Now what?  I had already given up a night on the lake to cut the drive through Wyoming in half, and another from exhaustion.  I decide to stay put (one of those jerks who does not show up for a paid site).  The Yampa river runs right through Steamboat Springs, and there are fly fishing signs everywhere.  I take a shot and call a local outfit to see if they have a guide for tomorrow.  This is a bold step.  My Grandson once said to me … “Grandpop, how come you have all these fishing rods and never catch any fish.”  They do have an opening, and I agree.  $550 for half a day (he upsold me on private ranch access), plus tip for the guide.  Sucker money, right? Wrong.

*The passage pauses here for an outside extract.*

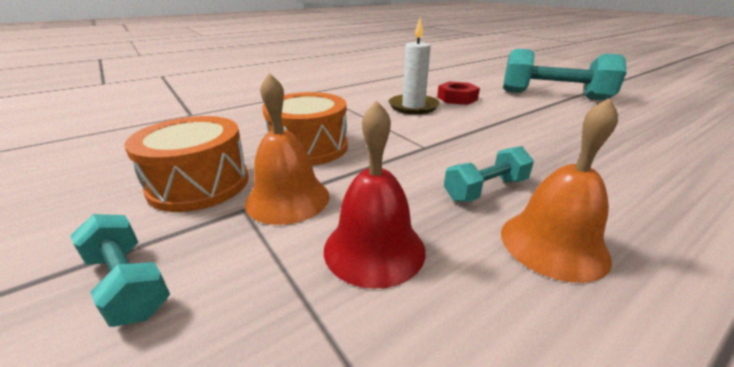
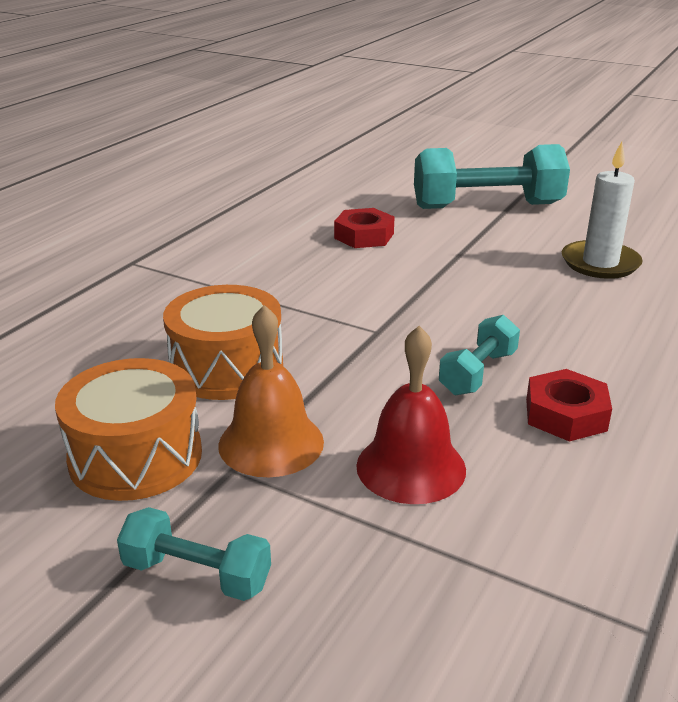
camera: 25 degrees left, 0 degrees up
(413, 106) = (313, 264): white candle -> white candle (600, 263)
(553, 244) = (566, 414): orange bell -> red nut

I left Steamboat for New Mexico, again splitting the trip into two legs.  The scenery as I climbed the mountains out of town was beautiful.  The drive was largely uneventful, other than the mass of broken glass that covered the highway as I came down the other side.  Cars with blown out tires littered both sides of the road.  A little further down, a small pickup was ablaze – I think the tire blew and the RV pulling the pickup was not aware, dragging it until it erupted. After the mountains I moved back into the desert, rough country aside from the hipster coffee bar and café that popped out of nowhere.  Weird.  Could have been Brooklyn.  Most of it looked like this ….

The overnight campground happened to be near Great Sand Dunes National Park, and I was able to go in early the next morning.  Against the mountain backdrop, largest sand dunes in the country.  There were lots of kids gearing up to “snowboard down the dunes”.  A young couple told me I could rent a board at the visitor’s center.  Not a chance.  Off the New Mexico.